[Barend Gruwel]
GRUWEL (Barend), van Emmerik afkomstig, klom in het Dominikaner-Klooster te Zwol tot het ambt van Prior op, doorreisde in 1546 als Commissaris van den Keizer en voorzien met eene pauselijke bul, welke hem tot het geloofsonderzoek in de landen der keizerlijke majesteit delegeerde, vergezeld van zijnen notaris Dirk Wolf, het hertogdom Gelderland. Beide mannen waren in dit jaar te Arnhem en elders werkzaam. Het hof van Gelderland zag dit met misnoegen, en deed poging om Gruwel, of om den sterken tegenstand, welke de steden betoonden, waar hij zijne taak vervulde, of omdat zij hem voor ongeschikt hielden, te verwijderen. De stadhouder en raden beriepen zich onder anderen, blijkens het antwoord van Koningin Maria, den 10 April 1547 aan het hof geschreven, op de pauselijke bul, waarmede Gruwel ‘gesubdelegeerd was’, dat deze namelijk de landen van Gelderland en Zutphen niet mede begreep. Maar de Koningin bevestigde den inquisiteur in zijne betrekking, gelijk nogmaals in 1548, toen het hof eene nieuwe poging had gedaan om van hem ontslagen te worden. Meer vinden wij niet van dien man opgeteekeed, als dat hij voor zijne verschijning in Gelderland, Overijssel en de provincie als kettermeester werkzaam was, en wel in gedingen die eenen bloedigen uitgang namen, gelijk ook later te Amersfoord. Daar hij zeer hardhoorende was moest hij reeds daardoor weinig geschiktheid hebben voor de eindelooze disputatiën, die het ketter-proces eischte.
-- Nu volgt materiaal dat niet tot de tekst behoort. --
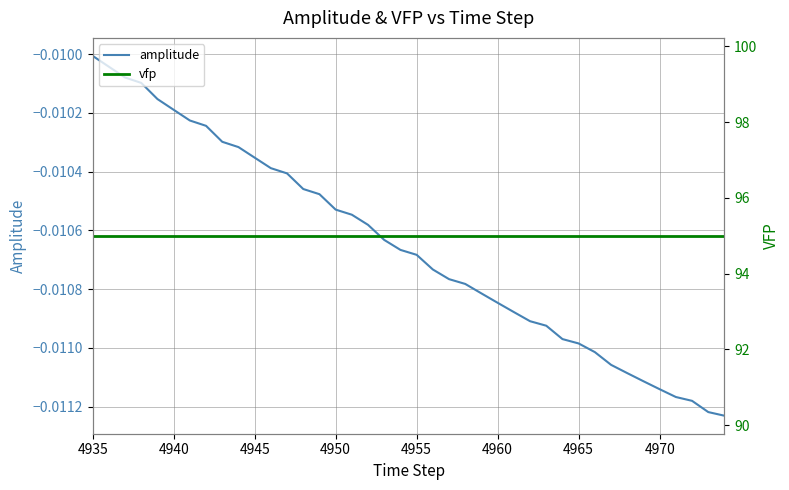

At which label does amplitude reach its peak?

4935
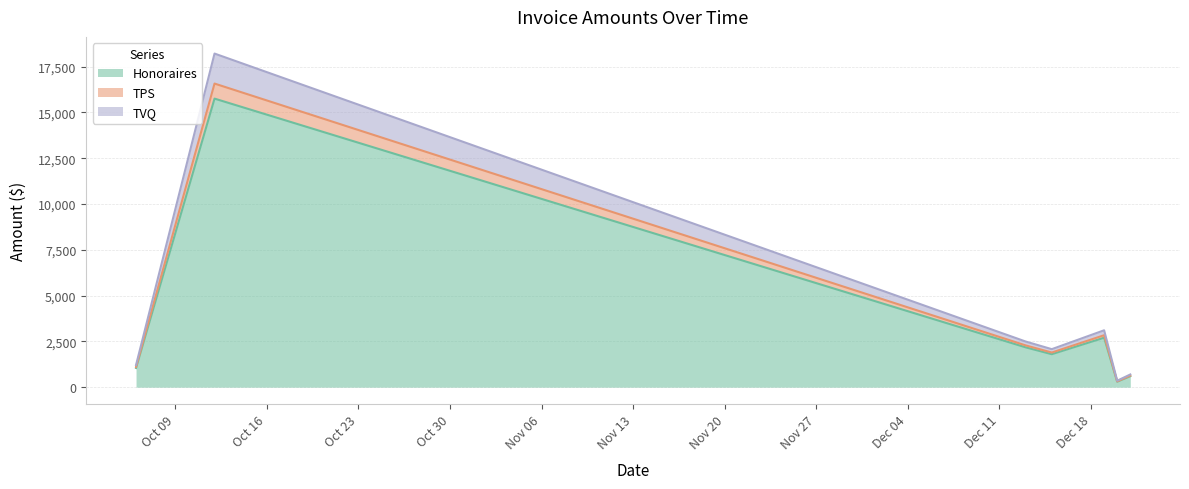

Count the number of data series in this chart.

3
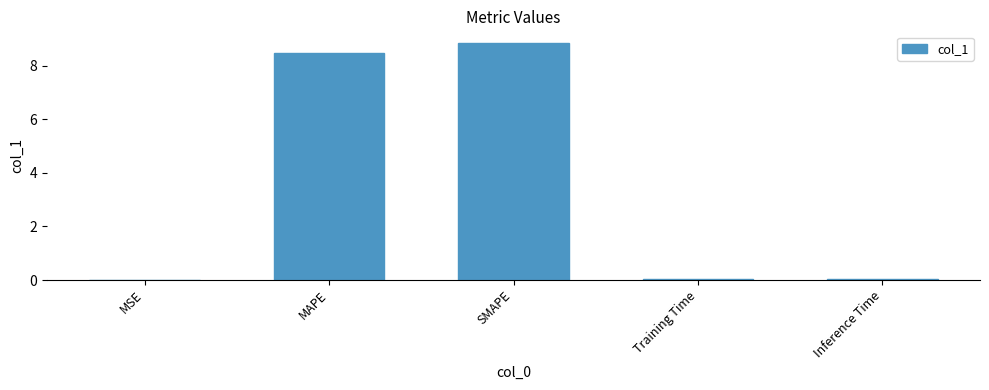

Does the chart contain stacked bars?

No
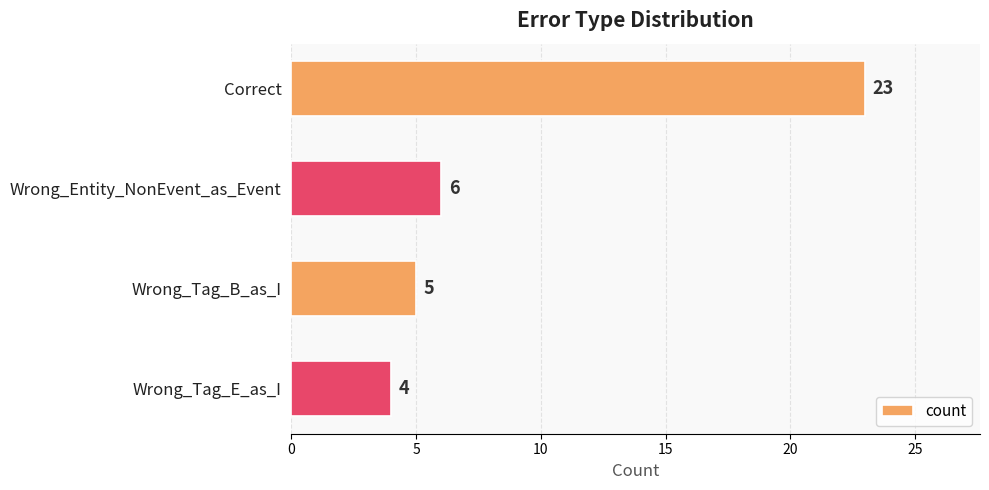

Rank the categories by value from highest to lowest.

Correct, Wrong_Entity_NonEvent_as_Event, Wrong_Tag_B_as_I, Wrong_Tag_E_as_I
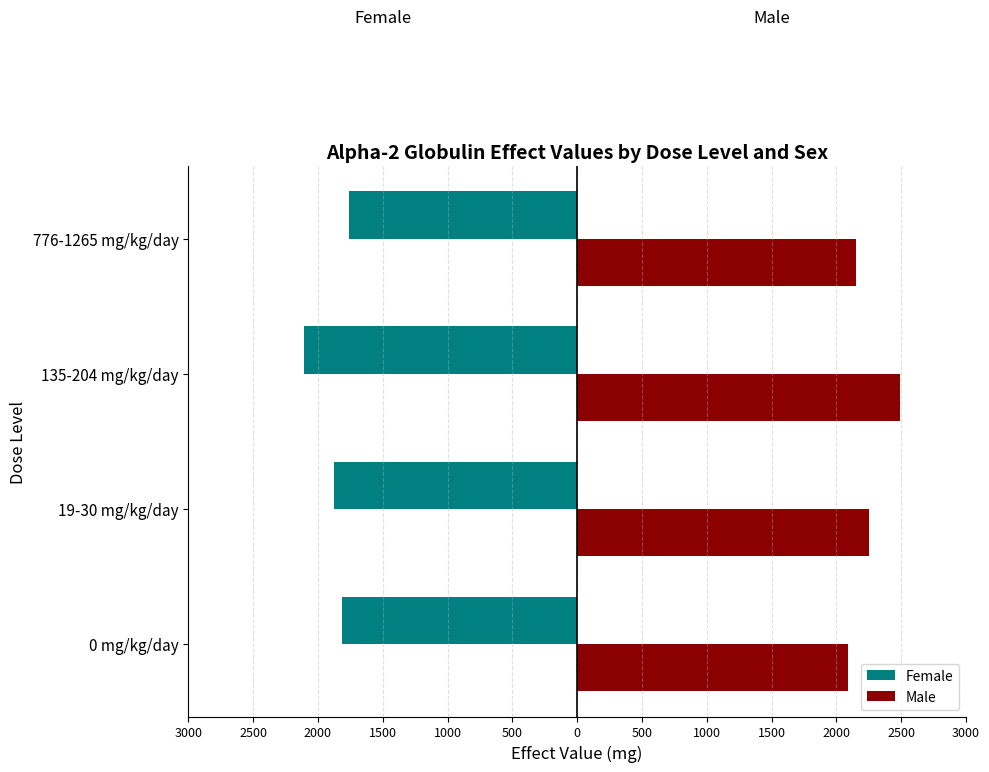

What is the value of the Male bar at the 4th from the left?

2152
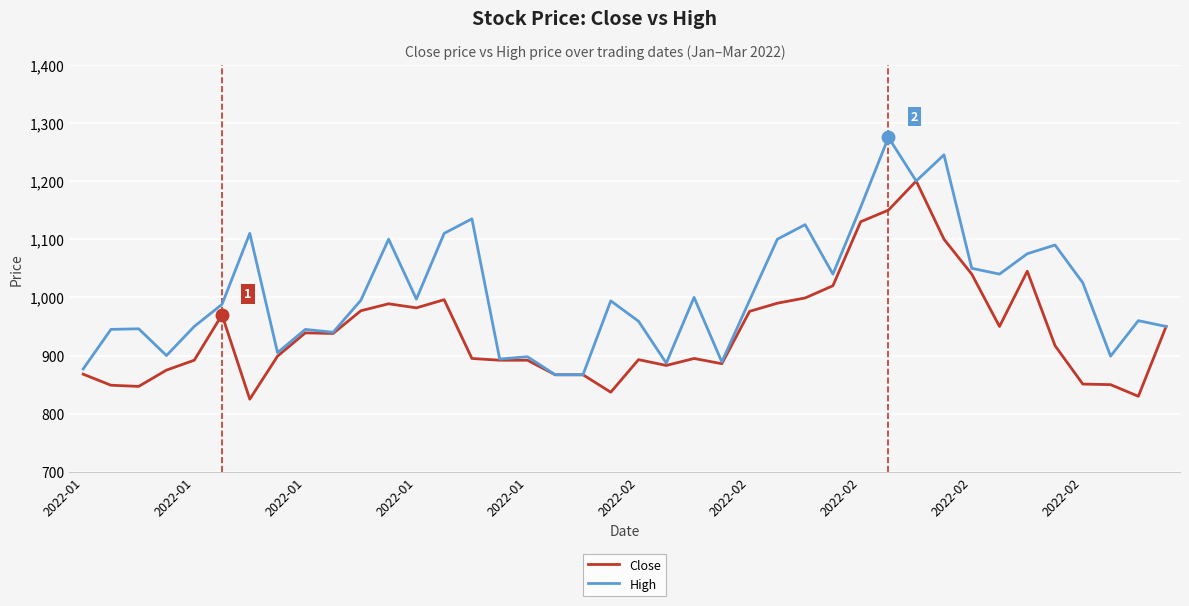

What is the sum of all Close values?

37651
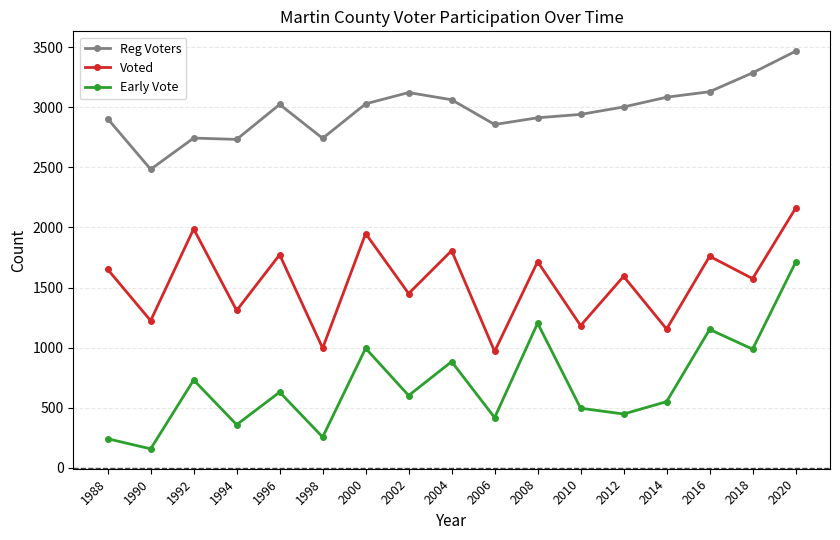

Between 1994 and 2004, which series saw the biggest shift?

Early Vote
Zie van Bragt, Martelaars Spieg. D. II bl. 65; Revii Daventria itlustr. p. 264, 265; Brandt, Hist. der Reform. D. I bl. 173, 266; van Bemmel, Beschrijv. der stad Amersf. D. I bl. 271; van Hasselt, Kronyk van Arnhem bl. 100 en Prof. Mol, Johannes Veluanus en der Leken Wechwyser in zijn met Prof. Kist uitgegeven Kerkhistorisch Archief D. I bl. 10, 18, 21, 44.